Maybe arch is more restrictive and does not easily open ports like Ubuntu. Have you tried accessing port 80 and 443 on your server from external, are they reachable?

Those ports are needed for the http challenge, while I am using dns challenge. Your host can be behind NAT, no need to open port 80 or 443. For the record I have tried this both on cloud vps with public ip and local hardware with no public ip. Same result.

The error SERVFAIL is related to a DNS call, and precisely during SOA call to find the "zone".

This means that something is intercepting the DNS call locally.

It's not related to ports 80 and 443.

FYI, I'm a Manjaro user (I know Manjaro is not Arch but it's based on Arch) and I don't have any problem.

Hello, thank you for at least confirming my initial suspicions. Nevertheless I am still stuck. Like I said in my initial post I checked everything dns related I could came up with. Do you use iptables? I stopped the service cause I thought that would make debugging easier but maybe I should review this.

You can try to create an SOA call using drill/dig to check if you can reproduce it.
Check it inside the Traefik container and outside the container.

I don't have any specific iptables rules locally.

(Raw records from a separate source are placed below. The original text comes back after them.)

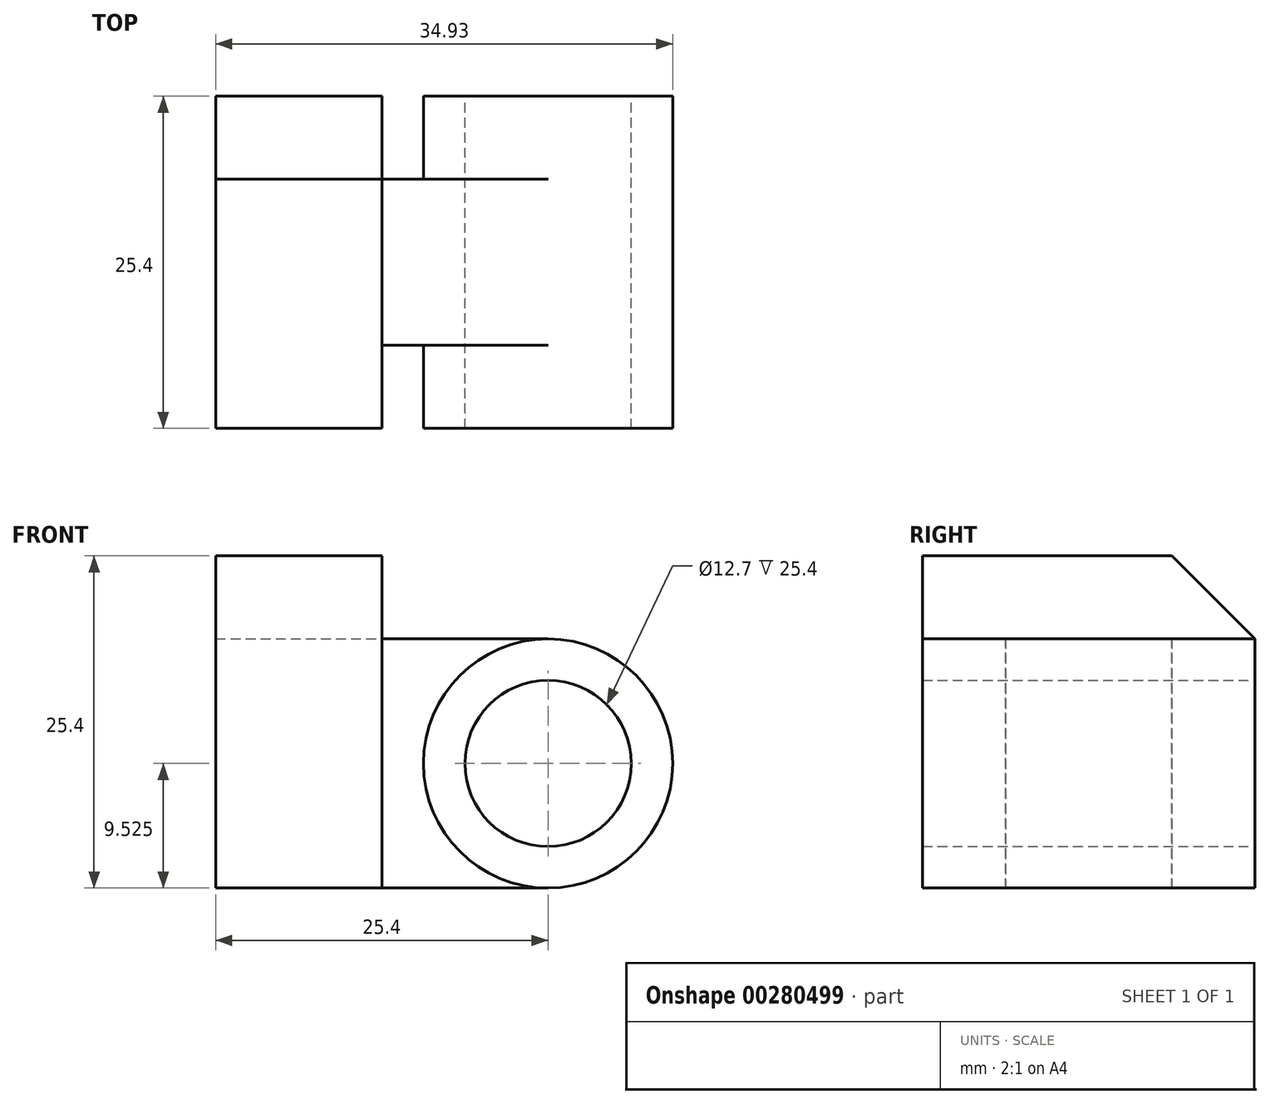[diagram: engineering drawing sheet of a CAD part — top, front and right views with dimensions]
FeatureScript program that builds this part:
annotation { "Feature Type Name" : "Feature", "Feature Type Description" : "" }
export const myFeature = defineFeature(function(context is Context, id is Id, definition is map)
    precondition{}
    {
        {
            var Q0;
            Q0=qCreatedBy(makeId("Front.planeOp"),FACE);
            var sketch = newSketch(context, id + "F0", { "sketchPlane" : qUnion([Q0])});
            skLineSegment(sketch, "E0", {"start": v(-12.7, 0) * mm, "end": v(0, 0) * mm});
            skLineSegment(sketch, "E1", {"start": v(0, 0) * mm, "end": v(0, 25.4) * mm});
            skLineSegment(sketch, "E2", {"start": v(0, 25.4) * mm, "end": v(-12.7, 25.4) * mm});
            skLineSegment(sketch, "E3", {"start": v(-12.7, 25.4) * mm, "end": v(-12.7, 0) * mm});
            skLineSegment(sketch, "E4", {"start": v(0, 25.4) * mm, "end": v(0, 19.05) * mm});
            skLineSegment(sketch, "E5", {"start": v(0, 19.05) * mm, "end": v(12.7, 19.05) * mm});
            skCircle(sketch, "E6", {"center": v(12.7, 9.53) * mm, "radius": 9.53 * mm});
            skPoint(sketch, "E6.first.point", {"position": v(12.7, 0) * mm});
            skPoint(sketch, "E6.third.point", {"position": v(12.7, 0) * mm});
            skCircle(sketch, "E7", {"center": v(12.7, 9.53) * mm, "radius": 6.35 * mm});
            skLineSegment(sketch, "E8", {"start": v(0, 0) * mm, "end": v(12.7, 0) * mm});
            skSolve(sketch);
        }
        {
            var Q0;
            Q0=makeQuery(id+"F0.imprint","IMPRINT",FACE,{"disambiguationData":[TD([[makeQuery(id+"F0.imprint","IMPRINT",EDGE,{"derivedFrom":sQuery(id+"F0.wireOp",EDGE,"E0")}),1.0]])]});
            var Q1;
            Q1=makeQuery(id+"F0.imprint","IMPRINT",FACE,{"disambiguationData":[TD([[makeQuery(id+"F0.imprint","IMPRINT",EDGE,{"derivedFrom":sQuery(id+"F0.wireOp",EDGE,"E7")}),-1.0]])]});
            extrude(context, id + "F1", {"entities" : qUnion([Q0, Q1]), "endBound" : BoundingType.SYMMETRIC, "depth" : 25.4 * mm});
        }
        {
            var Q0;
            Q0=makeQuery(id+"F0.imprint","IMPRINT",FACE,{"disambiguationData":[TD([[makeQuery(id+"F0.imprint","IMPRINT",EDGE,{"derivedFrom":sQuery(id+"F0.wireOp",EDGE,"E1")}),-1.0]])]});
            extrude(context, id + "F2", {"entities" : qUnion([Q0]), "operationType" : NewBodyOperationType.ADD, "endBound" : BoundingType.SYMMETRIC, "depth" : 12.7 * mm});
        }
        {
            var Q0;
            Q0=makeQuery(id+"F1.opExtrude","SWEPT_FACE",FACE,{"disambiguationData":[OSD([sQuery(id+"F0.wireOp",EDGE,"E1"),sQuery(id+"F0.wireOp",EDGE,"E4")])]});
            var sketch = newSketch(context, id + "F3", { "sketchPlane" : qUnion([Q0])});
            skLineSegment(sketch, "E9", {"start": v(-6.35, 25.4) * mm, "end": v(6.35, 25.4) * mm});
            skLineSegment(sketch, "E10", {"start": v(6.35, 25.4) * mm, "end": v(12.7, 19.05) * mm});
            skLineSegment(sketch, "E11", {"start": v(12.7, 19.05) * mm, "end": v(12.7, 25.4) * mm});
            skLineSegment(sketch, "E12", {"start": v(-12.7, 25.4) * mm, "end": v(-12.7, 19.05) * mm});
            skLineSegment(sketch, "E13", {"start": v(-12.7, 19.05) * mm, "end": v(-6.35, 25.4) * mm});
            skSolve(sketch);
        }
        {
            var Q0;
            {var subQ0=sQuery(id+"F3.wireOp",EDGE,"E12");Q0=makeQuery(id+"F3.imprint","IMPRINT",FACE,{"disambiguationData":[TD([[makeQuery(id+"F3.imprint","IMPRINT",EDGE,{"derivedFrom":subQ0}),1.0]])]});}
            var Q1;
            {var subQ0=sQuery(id+"F3.wireOp",EDGE,"E10");Q1=makeQuery(id+"F3.imprint","IMPRINT",FACE,{"disambiguationData":[TD([[makeQuery(id+"F3.imprint","IMPRINT",EDGE,{"derivedFrom":subQ0}),1.0]])]});}
            extrude(context, id + "F4", {"entities" : qUnion([Q0, Q1]), "operationType" : NewBodyOperationType.REMOVE, "endBound" : BoundingType.THROUGH_ALL, "oppositeDirection" : true, "depth" : 25.4 * mm});
        }
    });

Your last answer was very helpful and I am getting closer to the solution, I've been struggling with this for 2 days already. That said my recent findings have made me confused more than ever. Please follow me:

  • I tried 2 different .com domains bought and hosted on CF. The script just works for them, I can get the cert!
  • I encounter this problem for my 2 .ovh domains. This domain is naturally bought on ovh, with NS records pointing to CF. The script doesn't work even though it is exactly the same.

Alright, we are getting somewhere but how come this exact script also works on said .ovh domains when I just change my system to ubuntu server? I checked both docker and docker compose versions and they are virtually the same, except for some minor release number.

I do not know how to make any sense of this.